» **WHAT TO PRODUCE**:
Please pull out every line in the items below that contains the word "section", matching case exactly.

» **LISTED RECORDS**:
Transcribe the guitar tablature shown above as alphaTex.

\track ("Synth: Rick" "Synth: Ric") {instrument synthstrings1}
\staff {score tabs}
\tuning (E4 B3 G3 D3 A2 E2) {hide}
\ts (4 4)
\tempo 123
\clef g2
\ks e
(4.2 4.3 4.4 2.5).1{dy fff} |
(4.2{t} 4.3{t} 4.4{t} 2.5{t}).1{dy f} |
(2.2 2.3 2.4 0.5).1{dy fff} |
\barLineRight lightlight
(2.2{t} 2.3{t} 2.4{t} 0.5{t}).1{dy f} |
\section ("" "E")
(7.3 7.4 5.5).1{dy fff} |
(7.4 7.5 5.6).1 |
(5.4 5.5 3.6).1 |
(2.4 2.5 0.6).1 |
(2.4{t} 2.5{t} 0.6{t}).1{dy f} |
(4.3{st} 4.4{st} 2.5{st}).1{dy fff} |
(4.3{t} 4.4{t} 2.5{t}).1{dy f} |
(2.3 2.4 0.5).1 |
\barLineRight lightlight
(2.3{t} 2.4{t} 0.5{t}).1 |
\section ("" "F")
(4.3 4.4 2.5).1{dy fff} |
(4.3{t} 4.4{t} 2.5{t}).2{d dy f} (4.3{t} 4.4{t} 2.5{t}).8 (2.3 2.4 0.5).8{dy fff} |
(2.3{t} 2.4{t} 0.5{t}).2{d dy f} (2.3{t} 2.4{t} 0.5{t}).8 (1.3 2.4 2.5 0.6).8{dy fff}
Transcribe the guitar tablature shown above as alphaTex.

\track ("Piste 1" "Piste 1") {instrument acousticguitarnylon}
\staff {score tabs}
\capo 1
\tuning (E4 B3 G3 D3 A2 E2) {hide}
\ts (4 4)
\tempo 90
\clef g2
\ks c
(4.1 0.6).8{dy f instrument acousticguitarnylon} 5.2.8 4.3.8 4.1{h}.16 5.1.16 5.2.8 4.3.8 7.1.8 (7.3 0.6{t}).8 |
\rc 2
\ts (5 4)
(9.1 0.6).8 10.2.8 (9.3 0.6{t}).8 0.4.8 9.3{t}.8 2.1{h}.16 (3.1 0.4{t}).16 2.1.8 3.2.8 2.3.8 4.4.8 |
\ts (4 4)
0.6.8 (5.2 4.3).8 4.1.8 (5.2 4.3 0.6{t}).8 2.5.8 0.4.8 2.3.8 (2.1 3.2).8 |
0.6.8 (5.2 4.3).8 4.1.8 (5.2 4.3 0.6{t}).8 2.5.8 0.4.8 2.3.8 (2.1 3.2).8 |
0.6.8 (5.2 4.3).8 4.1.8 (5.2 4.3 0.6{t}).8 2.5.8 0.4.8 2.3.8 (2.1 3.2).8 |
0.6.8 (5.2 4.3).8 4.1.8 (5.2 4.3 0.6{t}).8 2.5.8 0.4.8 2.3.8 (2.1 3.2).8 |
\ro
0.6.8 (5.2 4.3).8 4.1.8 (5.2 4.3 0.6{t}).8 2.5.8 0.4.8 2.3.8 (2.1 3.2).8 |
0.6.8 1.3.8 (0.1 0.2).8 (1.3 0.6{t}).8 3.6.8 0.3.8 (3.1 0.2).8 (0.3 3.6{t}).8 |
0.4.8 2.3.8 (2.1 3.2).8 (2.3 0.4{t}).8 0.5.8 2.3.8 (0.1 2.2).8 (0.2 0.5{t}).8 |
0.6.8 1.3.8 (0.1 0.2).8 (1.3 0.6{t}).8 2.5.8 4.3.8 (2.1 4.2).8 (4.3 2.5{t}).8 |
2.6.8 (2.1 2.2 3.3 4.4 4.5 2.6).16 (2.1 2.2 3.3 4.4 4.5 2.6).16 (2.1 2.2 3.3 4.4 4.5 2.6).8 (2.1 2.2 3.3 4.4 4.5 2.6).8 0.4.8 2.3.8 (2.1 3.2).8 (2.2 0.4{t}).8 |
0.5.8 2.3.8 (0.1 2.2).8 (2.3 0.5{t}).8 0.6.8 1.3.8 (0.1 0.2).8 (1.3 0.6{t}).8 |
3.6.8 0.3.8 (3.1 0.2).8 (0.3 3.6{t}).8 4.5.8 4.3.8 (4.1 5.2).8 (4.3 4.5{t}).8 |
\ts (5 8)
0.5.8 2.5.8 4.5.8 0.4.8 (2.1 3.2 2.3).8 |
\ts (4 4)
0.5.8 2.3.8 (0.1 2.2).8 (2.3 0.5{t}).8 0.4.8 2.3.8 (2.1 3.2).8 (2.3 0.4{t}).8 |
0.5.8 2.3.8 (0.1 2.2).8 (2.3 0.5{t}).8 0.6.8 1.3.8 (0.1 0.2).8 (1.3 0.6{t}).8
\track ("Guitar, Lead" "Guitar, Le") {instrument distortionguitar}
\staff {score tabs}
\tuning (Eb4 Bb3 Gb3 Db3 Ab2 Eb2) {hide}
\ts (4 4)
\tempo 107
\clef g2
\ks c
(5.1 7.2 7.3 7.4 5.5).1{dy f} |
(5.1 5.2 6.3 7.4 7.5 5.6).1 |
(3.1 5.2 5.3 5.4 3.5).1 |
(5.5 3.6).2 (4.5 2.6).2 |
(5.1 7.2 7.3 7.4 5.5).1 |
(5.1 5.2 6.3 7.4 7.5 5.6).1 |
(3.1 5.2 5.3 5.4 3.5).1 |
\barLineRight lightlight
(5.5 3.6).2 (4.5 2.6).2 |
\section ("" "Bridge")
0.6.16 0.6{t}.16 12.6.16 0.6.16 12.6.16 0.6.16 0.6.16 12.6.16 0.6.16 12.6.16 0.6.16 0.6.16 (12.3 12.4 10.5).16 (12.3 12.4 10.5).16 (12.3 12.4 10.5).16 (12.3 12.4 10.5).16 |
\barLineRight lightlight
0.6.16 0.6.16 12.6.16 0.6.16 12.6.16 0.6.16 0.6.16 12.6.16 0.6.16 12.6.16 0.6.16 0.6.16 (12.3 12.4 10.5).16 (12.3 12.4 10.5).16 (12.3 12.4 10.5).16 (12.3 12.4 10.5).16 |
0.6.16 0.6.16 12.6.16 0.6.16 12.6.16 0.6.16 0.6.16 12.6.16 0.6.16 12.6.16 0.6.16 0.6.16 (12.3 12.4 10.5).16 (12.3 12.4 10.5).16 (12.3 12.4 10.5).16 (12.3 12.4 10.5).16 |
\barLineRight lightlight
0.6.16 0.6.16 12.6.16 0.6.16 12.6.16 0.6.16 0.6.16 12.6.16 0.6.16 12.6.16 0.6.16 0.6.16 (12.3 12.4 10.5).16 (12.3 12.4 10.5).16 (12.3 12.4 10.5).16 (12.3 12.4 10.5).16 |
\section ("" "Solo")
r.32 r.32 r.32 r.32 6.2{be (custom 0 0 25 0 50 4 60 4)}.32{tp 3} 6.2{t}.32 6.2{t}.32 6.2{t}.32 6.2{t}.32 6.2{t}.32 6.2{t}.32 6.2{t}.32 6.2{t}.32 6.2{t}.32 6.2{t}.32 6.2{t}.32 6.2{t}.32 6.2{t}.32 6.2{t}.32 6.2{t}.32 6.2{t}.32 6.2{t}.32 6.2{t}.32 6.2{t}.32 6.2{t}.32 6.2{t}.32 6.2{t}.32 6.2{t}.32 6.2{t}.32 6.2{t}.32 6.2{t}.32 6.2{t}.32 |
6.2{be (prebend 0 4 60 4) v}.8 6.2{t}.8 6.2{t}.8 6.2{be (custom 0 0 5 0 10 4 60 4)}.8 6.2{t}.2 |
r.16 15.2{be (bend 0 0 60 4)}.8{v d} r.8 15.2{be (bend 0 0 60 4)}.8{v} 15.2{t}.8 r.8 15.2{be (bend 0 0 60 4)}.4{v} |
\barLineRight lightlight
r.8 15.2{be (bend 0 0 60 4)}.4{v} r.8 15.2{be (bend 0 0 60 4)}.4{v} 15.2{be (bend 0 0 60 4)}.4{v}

» **TASK OUTPUT**:
\section ("" "E")
\section ("" "F")
\section ("" "Bridge")
\section ("" "Solo")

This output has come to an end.